(Records from a dataset)
►

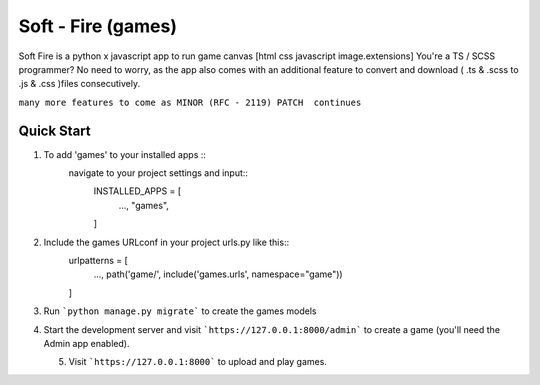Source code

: ===================
Soft - Fire (games)
===================

Soft Fire is a python x javascript app to run game canvas [html css javascript image.extensions]
You're a TS / SCSS programmer? No need to worry, as the app also comes with an additional feature
to convert and download ( .ts & .scss to .js & .css )files consecutively.

``many more features to come as MINOR (RFC - 2119) PATCH  continues``

Quick Start
-----------

1. To add 'games' to your installed apps ::
    navigate to your project settings and input::
        INSTALLED_APPS = [
            ...,
            "games",
        ]

2. Include the games URLconf in your project urls.py like this::
    urlpatterns = [
        ...,
        path('game/', include('games.urls', namespace="game"))
    ]

3. Run ```python manage.py migrate``` to create the games models

4. Start the development server and visit ```https://127.0.0.1:8000/admin```
   to create a game (you'll need the Admin app enabled).

   5. Visit ```https://127.0.0.1:8000```  to upload and play games.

◄

WHAT THIS TASK INVOLVES ▸
Write out every record exactly. Leave the pictures out.

OUTPUT OF THE TASK ▸
Source code

: ===================
Soft - Fire (games)
===================

Soft Fire is a python x javascript app to run game canvas [html css javascript image.extensions]
You're a TS / SCSS programmer? No need to worry, as the app also comes with an additional feature
to convert and download ( .ts & .scss to .js & .css )files consecutively.

``many more features to come as MINOR (RFC - 2119) PATCH  continues``

Quick Start
-----------

1. To add 'games' to your installed apps ::
    navigate to your project settings and input::
        INSTALLED_APPS = [
            ...,
            "games",
        ]

2. Include the games URLconf in your project urls.py like this::
    urlpatterns = [
        ...,
        path('game/', include('games.urls', namespace="game"))
    ]

3. Run ```python manage.py migrate``` to create the games models

4. Start the development server and visit ```https://127.0.0.1:8000/admin```
   to create a game (you'll need the Admin app enabled).

   5. Visit ```https://127.0.0.1:8000```  to upload and play games.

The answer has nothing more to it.